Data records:
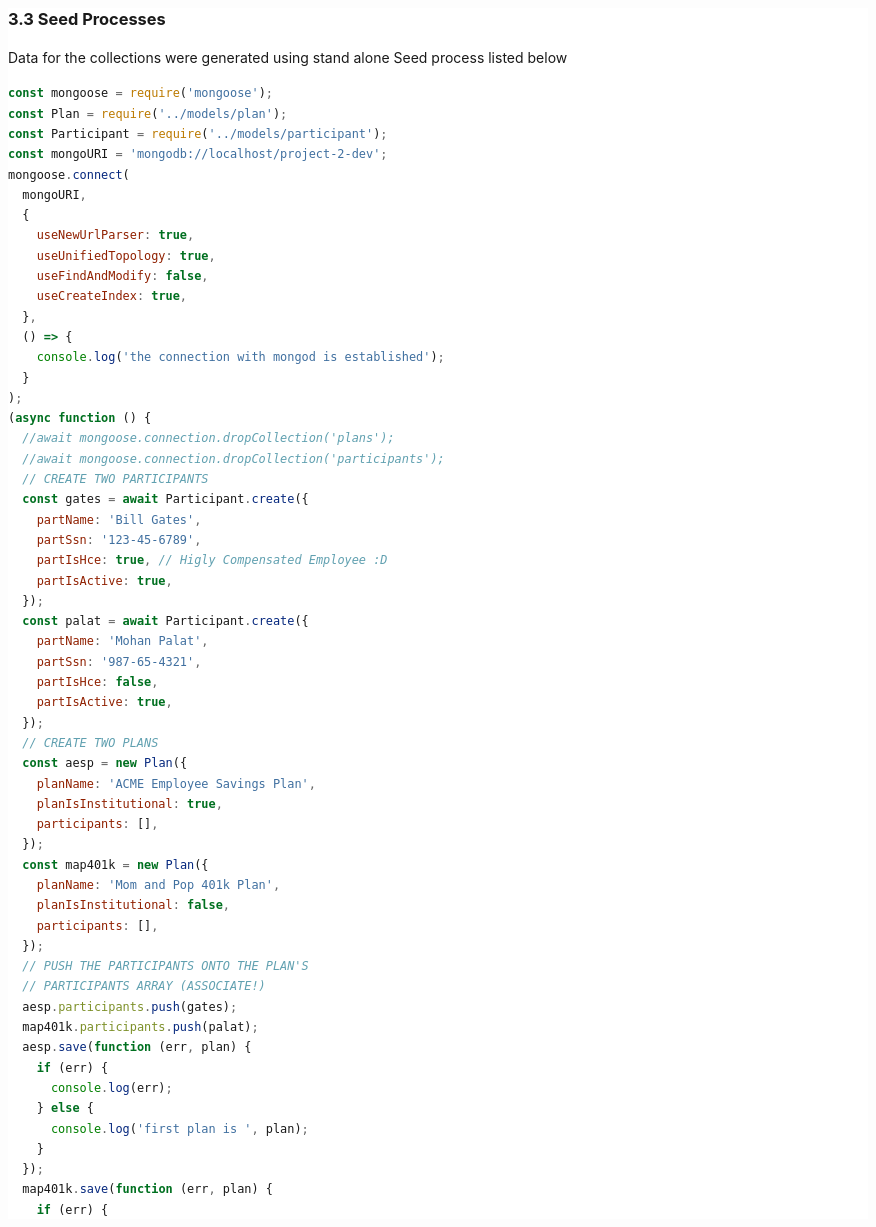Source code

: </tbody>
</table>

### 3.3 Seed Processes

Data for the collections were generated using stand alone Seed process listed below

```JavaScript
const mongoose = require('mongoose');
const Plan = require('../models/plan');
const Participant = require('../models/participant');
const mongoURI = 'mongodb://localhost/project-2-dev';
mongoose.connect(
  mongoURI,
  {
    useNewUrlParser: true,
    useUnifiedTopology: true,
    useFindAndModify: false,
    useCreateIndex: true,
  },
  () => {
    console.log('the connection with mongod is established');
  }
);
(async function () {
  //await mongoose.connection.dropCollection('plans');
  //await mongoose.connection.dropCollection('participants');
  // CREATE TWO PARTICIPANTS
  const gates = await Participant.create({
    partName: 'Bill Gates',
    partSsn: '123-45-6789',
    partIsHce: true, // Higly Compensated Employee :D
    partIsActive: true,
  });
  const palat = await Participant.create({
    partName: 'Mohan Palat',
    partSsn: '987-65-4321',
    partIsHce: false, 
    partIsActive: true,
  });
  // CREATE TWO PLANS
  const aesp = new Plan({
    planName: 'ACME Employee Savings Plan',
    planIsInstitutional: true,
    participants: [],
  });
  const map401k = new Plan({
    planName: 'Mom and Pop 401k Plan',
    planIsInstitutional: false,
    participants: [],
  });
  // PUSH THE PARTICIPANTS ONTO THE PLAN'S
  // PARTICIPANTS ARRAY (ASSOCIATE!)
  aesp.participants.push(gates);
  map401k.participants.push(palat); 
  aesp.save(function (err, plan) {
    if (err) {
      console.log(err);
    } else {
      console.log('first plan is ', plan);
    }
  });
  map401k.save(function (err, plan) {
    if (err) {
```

---

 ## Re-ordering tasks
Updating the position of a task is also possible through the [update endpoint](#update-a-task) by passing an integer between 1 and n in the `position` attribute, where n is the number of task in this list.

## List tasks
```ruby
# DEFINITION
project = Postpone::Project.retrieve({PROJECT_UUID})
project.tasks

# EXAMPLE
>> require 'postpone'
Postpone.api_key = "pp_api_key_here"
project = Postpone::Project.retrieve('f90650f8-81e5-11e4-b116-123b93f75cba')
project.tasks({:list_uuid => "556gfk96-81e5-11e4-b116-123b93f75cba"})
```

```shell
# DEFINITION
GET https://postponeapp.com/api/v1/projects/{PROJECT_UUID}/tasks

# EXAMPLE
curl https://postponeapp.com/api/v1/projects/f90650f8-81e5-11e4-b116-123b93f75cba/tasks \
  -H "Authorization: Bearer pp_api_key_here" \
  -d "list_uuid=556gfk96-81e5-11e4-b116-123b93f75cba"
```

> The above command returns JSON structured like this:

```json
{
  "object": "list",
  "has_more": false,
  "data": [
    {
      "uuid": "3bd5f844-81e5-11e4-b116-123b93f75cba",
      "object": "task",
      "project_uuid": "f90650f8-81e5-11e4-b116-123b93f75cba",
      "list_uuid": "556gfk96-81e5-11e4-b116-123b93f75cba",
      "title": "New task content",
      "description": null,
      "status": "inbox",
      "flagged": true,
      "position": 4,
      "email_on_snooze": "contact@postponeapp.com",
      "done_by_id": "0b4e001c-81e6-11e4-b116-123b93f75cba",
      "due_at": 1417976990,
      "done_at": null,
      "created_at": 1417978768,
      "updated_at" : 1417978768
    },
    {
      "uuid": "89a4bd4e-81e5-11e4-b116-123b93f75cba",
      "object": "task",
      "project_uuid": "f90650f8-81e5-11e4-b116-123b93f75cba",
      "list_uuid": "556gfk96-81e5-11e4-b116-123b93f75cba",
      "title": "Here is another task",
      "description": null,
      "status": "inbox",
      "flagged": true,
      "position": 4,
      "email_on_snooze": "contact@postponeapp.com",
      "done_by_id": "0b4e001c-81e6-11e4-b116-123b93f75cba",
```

---

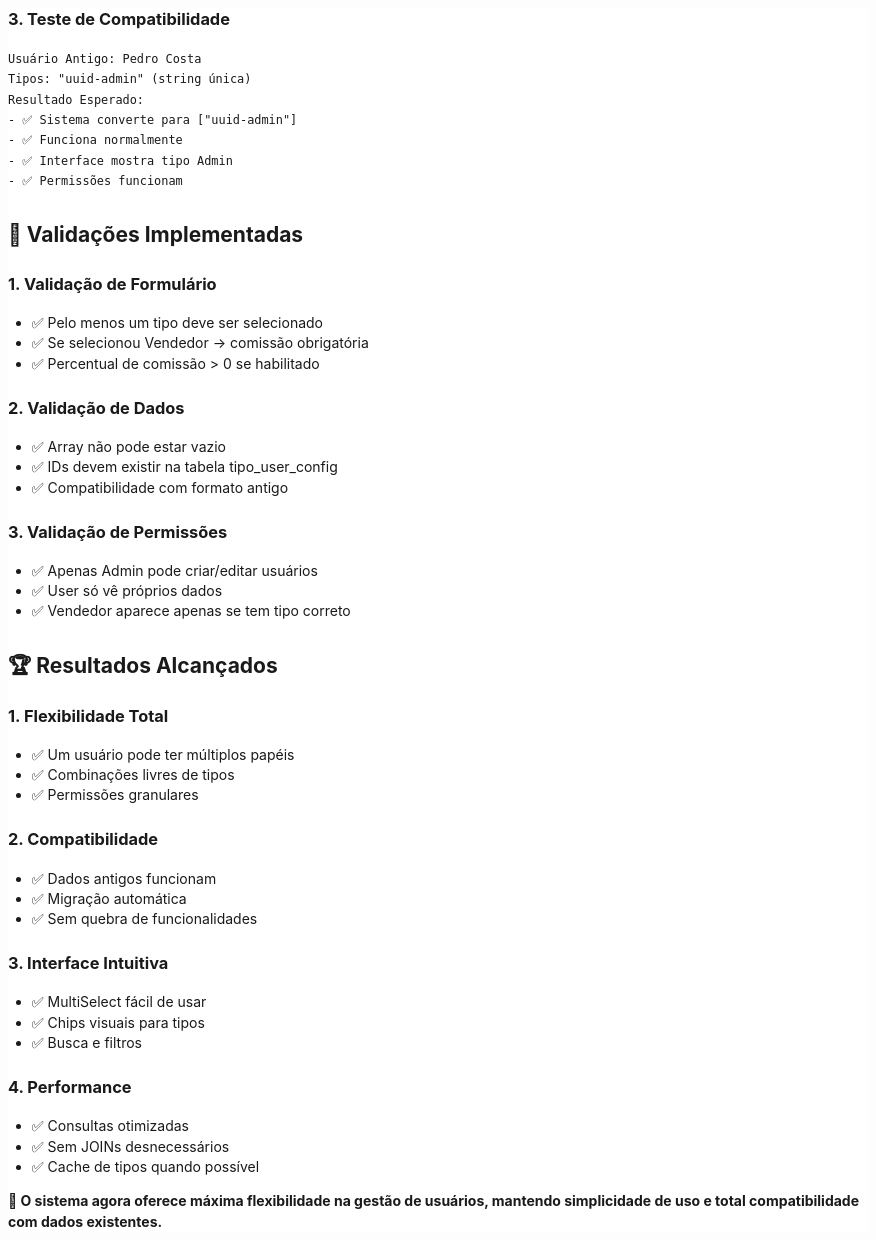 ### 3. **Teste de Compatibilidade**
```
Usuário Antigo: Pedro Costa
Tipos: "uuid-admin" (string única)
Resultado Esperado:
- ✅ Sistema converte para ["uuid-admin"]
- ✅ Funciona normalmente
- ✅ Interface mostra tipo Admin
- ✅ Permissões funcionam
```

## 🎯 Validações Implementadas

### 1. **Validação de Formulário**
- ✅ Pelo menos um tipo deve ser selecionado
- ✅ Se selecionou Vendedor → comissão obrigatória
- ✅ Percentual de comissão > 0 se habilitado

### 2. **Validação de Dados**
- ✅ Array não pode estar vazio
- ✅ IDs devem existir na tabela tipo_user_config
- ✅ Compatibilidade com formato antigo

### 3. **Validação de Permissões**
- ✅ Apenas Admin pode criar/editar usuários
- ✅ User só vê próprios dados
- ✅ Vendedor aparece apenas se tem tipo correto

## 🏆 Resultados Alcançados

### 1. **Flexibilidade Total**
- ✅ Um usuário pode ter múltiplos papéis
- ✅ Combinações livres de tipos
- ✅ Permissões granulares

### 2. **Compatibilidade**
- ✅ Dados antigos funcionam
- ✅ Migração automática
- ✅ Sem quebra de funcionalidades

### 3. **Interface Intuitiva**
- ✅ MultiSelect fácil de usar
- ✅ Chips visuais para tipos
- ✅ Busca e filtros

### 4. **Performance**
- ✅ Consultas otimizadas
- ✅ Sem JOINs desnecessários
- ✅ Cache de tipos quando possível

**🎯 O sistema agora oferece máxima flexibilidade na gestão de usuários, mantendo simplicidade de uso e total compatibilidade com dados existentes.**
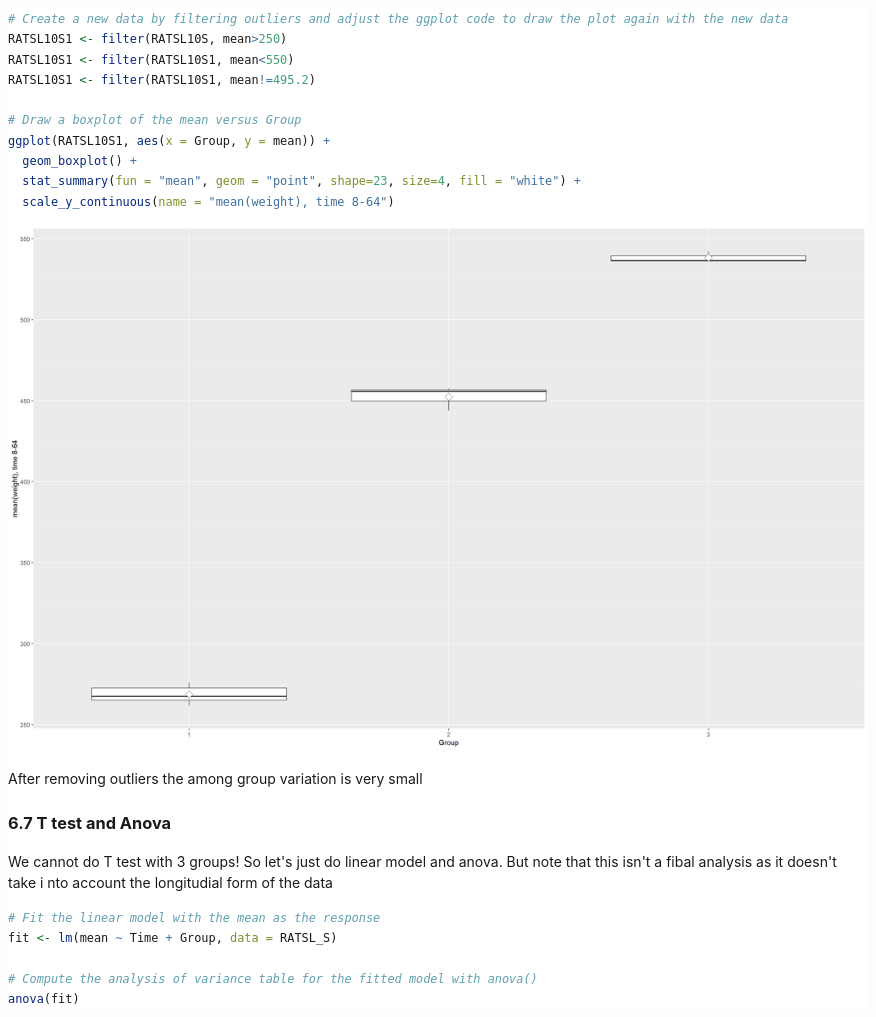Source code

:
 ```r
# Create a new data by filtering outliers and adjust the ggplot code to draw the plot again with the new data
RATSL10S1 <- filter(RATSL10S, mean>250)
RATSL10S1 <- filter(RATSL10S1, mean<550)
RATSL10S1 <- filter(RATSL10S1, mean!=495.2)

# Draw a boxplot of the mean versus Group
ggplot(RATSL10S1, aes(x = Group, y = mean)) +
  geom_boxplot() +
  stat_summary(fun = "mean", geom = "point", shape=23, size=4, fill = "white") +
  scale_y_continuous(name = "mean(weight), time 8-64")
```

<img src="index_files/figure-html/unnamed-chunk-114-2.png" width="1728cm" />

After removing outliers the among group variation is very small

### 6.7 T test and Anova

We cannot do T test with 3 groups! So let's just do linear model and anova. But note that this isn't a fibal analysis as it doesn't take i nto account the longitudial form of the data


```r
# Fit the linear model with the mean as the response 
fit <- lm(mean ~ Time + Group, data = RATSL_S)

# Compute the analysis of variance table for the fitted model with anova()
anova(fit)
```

**ACTIVITY**
Output the lines of the records above exactly as they appear, from the line containing "- ✅ IDs devem" through the line containing "- ✅ Cache de tipos quando possível".

**EXERCISE ANSWER**
- ✅ IDs devem existir na tabela tipo_user_config
- ✅ Compatibilidade com formato antigo

### 3. **Validação de Permissões**
- ✅ Apenas Admin pode criar/editar usuários
- ✅ User só vê próprios dados
- ✅ Vendedor aparece apenas se tem tipo correto

## 🏆 Resultados Alcançados

### 1. **Flexibilidade Total**
- ✅ Um usuário pode ter múltiplos papéis
- ✅ Combinações livres de tipos
- ✅ Permissões granulares

### 2. **Compatibilidade**
- ✅ Dados antigos funcionam
- ✅ Migração automática
- ✅ Sem quebra de funcionalidades

### 3. **Interface Intuitiva**
- ✅ MultiSelect fácil de usar
- ✅ Chips visuais para tipos
- ✅ Busca e filtros

### 4. **Performance**
- ✅ Consultas otimizadas
- ✅ Sem JOINs desnecessários
- ✅ Cache de tipos quando possível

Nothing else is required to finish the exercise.